The subject of obesity as a determinant of QoL, which in our study turned out to have a negative effect in the regression analysis, is associated with the increasing problem of disability, pain, and the number of affected joints.38 There are studies which show that obesity in RA patients is associated with chronic inflammation, immune response, and chronic deficiency of vitamin D. In their study, Liu et al concluded that obesity reduces the chances of remission in RA and negatively affects disease activity and treatment outcomes reported by patients.39 It needs to be emphasised that the knowledge about the association between obesity and RA is incomplete and requires continuous research. Better understanding of interactions between arthritis and obesity will help us improve personalised treatment, targeting both the disease itself and its comorbidities and, first and foremost, enhance the patients’ quality of life.

Conclusions

1. RA patients treated with biologics present a low level of health perception and an average level of QoL perception. The patients assigned the lowest scores to QoL in the physical health domain, and the highest to QoL in the psychological and social relationships domains.

2. Depression and anxiety negatively correlate with QoL domains: the higher the anxiety level, the poorer the QoL in the psychological and social relationships domains; and the higher the depression level, the poorer the QoL in the psychological and physical health domains.

3. Independent determinants decreasing QoL are: depression, obesity, pain, and disease duration.

4. Disease activity defined by the DAS-28 scale is significantly related to the assessment of the quality of life in the health perception and physical functioning domains. The greater the disease activity, the lower the quality of life score.

Study Limitation

To our best knowledge, this is one of few studies assessing the association of depression and anxiety with QoL in patients with RA treated with biologics. However, our study had certain limitations. Firstly, the study sample was not very large. Furthermore, the study group was enrolled in one research centre and was limited to patients treated with biologics. It should be noted that in the case of patients treated with tocilizumab, this was a second- or even third-line treatment after the failure of earlier therapy. In the future, the study sample should be large and a cohort study should be conducted, comparing the outcomes in a patient group treated with different biologics and a group treated with other medications within standard care. Secondly, the patients included in the study differed with regard to disease duration and the treatment used. Data on QoL were collected at a distinct time point and thus may not have reflected the outcomes throughout the disease continuum.

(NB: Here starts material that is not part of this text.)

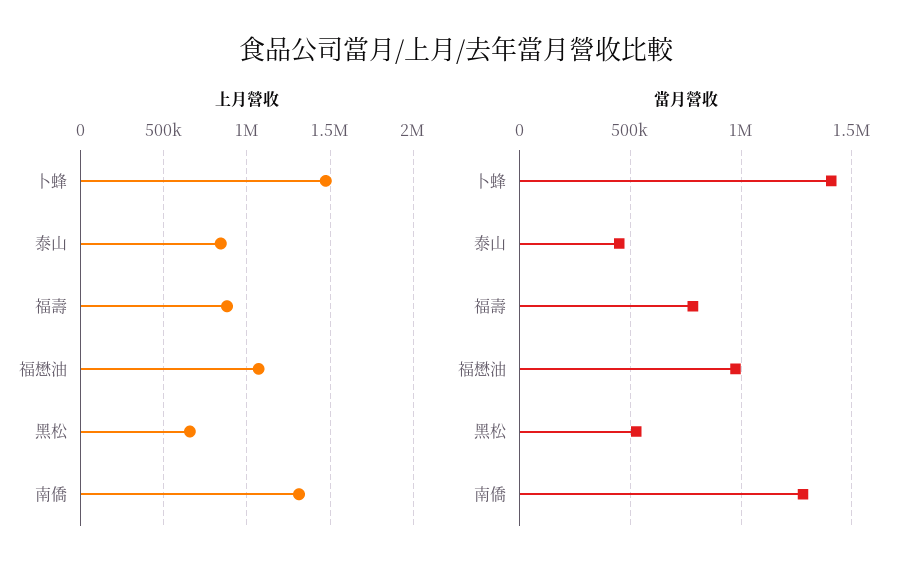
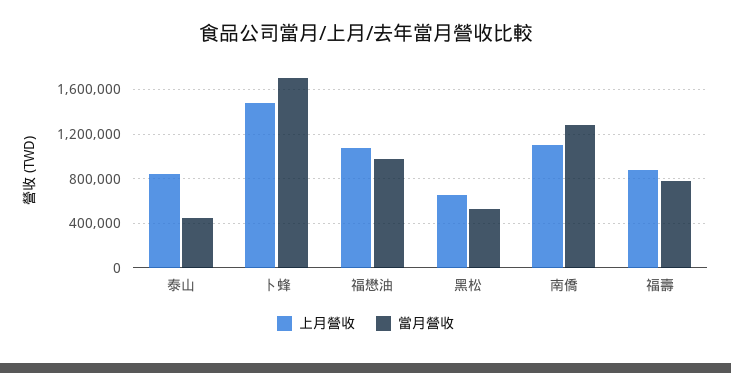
上月營收, 南僑: 1300000 -> 1100000
當月營收, 卜蜂: 1400000 -> 1700000

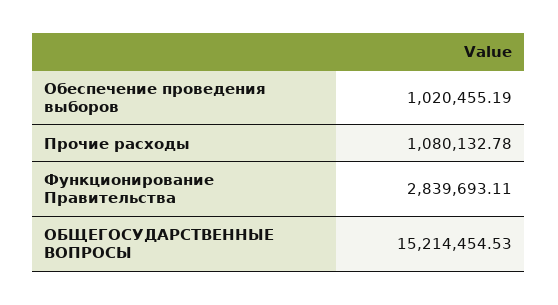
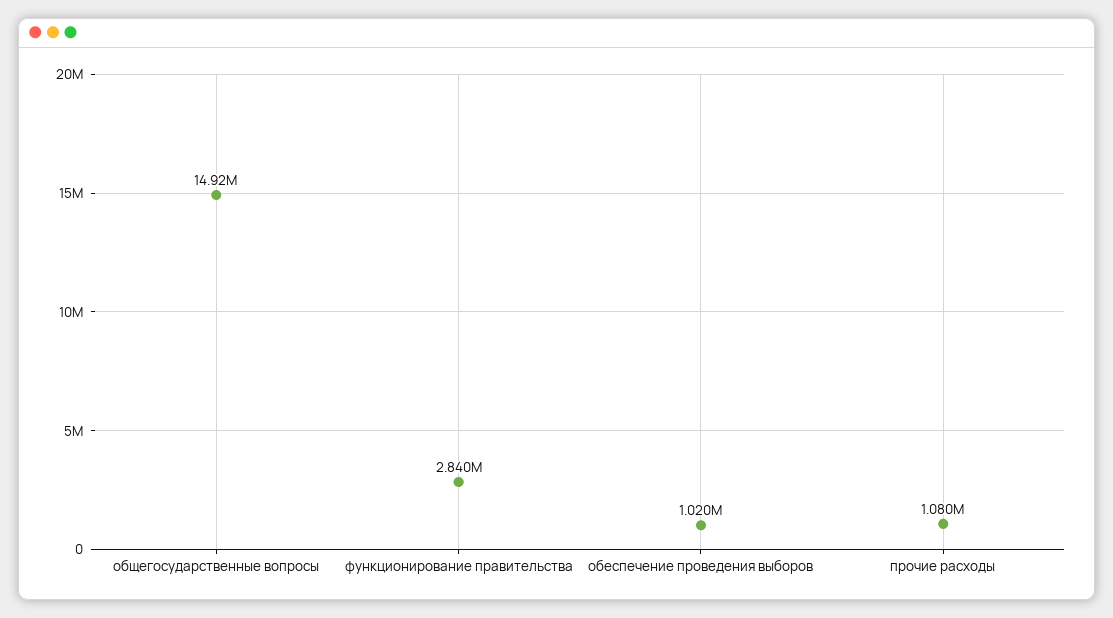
ОБЩЕГОСУДАРСТВЕННЫЕ ВОПРОСЫ: 15214454.53 -> 14920000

Another limitation of the study was the use of different criteria for the diagnosis of RA, which may influence different baseline clinical status and different response to treatment. Finally, even though the tools used in the study are standardised instruments, the lack of guidelines pertaining to QoL and depression assessment makes it impossible to compare the results obtained with the findings published in other studies, which used other standardised tools for QoL and depression assessment.

Disclosure

The authors report no conflicts of interest in this work.